Y así, en cuanto al hecho de que no lo leyó de forma detenida, no es cuestión que pueda alegarse, ya que, no dudando de su firma que aparece estampada en el contrato que pretende resolverse, esa cuestión no puede prosperar, ya que, bastaría a cualquier persona para no cumplir con una obligación efectuar esa alegación.

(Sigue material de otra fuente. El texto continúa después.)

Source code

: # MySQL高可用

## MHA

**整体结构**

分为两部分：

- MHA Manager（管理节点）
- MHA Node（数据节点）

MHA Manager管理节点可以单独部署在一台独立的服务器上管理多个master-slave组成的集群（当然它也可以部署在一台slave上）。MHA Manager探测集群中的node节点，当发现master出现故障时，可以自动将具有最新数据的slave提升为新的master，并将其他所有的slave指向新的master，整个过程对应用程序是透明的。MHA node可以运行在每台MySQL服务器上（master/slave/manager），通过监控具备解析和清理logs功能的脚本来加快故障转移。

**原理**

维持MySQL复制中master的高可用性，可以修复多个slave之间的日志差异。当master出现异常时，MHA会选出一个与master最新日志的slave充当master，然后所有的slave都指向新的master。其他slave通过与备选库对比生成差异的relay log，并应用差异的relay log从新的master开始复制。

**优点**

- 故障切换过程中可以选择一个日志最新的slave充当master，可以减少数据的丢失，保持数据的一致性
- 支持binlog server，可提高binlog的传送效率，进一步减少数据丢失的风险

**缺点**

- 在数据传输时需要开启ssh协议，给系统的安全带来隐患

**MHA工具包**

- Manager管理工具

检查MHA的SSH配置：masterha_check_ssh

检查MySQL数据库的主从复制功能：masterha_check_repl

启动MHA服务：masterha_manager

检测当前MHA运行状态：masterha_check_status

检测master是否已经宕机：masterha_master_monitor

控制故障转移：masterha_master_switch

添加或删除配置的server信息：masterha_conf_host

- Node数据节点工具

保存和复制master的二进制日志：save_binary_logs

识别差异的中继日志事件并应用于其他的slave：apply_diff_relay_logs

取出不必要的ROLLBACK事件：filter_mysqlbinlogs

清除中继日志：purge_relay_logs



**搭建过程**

A este respecto, es de recordar lo establecido en el articulo 1091 del Código Civil "Las obligaciones que nacen de los contratos tienen fuerza de ley entre las partes contratantes, y deben cumplirse al tenor de los mismos".
Y la explicación que se puede dar a la firma del nuevo contrato entre las partes en 2009, cuando aún estaba en vigor el anterior de 2007 -lo era por cinco años-, puede ser que debido a la crisis económica que se padecía ya en 2009, pactaran rebajar la renta pactada en el anterior contrato, a casi la mitad, si bien a cambio, en vez de fijarse el plazo de cinco años, se fijó el de uno.
Por consiguiente, y expirado el contrato y requerido el demandado a desalojar el local de negocio, no habiéndolo hecho, procede estimar el recurso de apelación interpuesto, procediendo dar por resuelto el contrato de 1 de Julio de 2009, por expiración del término, y haber lugar al desahucio del local comercial objeto de esta litis, dentro del plazo legal.
Y debiendo procederse por el Juzgado a la devolución del depósito que haya podido efectuar el recurrente para la interposición del presente recurso de apelación.
SEXTO.- Que, de conformidad con el articulo 394 de la Ley de Enjuiciamiento Civil , las costas de la instancia serán de cuenta del demandado, al haberse estimado las peticiones del demandante.
Que, no procede hacer pronunciamiento sobre las costas de la alzada, de conformidad con lo dispuesto en el articulo 398 de la ley procesal civil .
Vistos los preceptos legales citados y los demás de general y pertinente aplicación
Fallo
Que, estimando el recurso de apelación interpuesto por la representación de Dª María Consuelo , contra la sentencia de que dimana este rollo, debemos revocar y revocamos la misma, procediendo dar por resuelto el contrato de 1 de Julio de 2009, por expiración del término, y haber lugar al desahucio del local comercial objeto de esta litis, dentro del plazo legal.
Las costas de la instancia serán de cuenta del demandado.
No se hace pronunciamiento de las costas de esta alzada.
Y debiendo procederse por el Juzgado a la devolución del depósito que haya podido efectuar el recurrente para la interposición del presente recurso de apelación.
Devuélvanse a su debido tiempo los autos originales al Juzgado de su procedencia, con un testimonio de esta resolución, para su ejecución y cumplimiento, y únase otro testimonio al rollo de la Sala.
Así, por esta nuestra sentencia, definitivamente juzgando en segunda instancia, lo pronunciamos, mandamos y firmamos.
DILIGENCIA DE PUBLICACIÓN: Leída y publicada ha sido la anterior sentencia por su ponente, el Ilmo. Sr. Manuel Gutierrez Luna, estando celebrando audiencia pública en el día de su fecha, de lo que doy fe.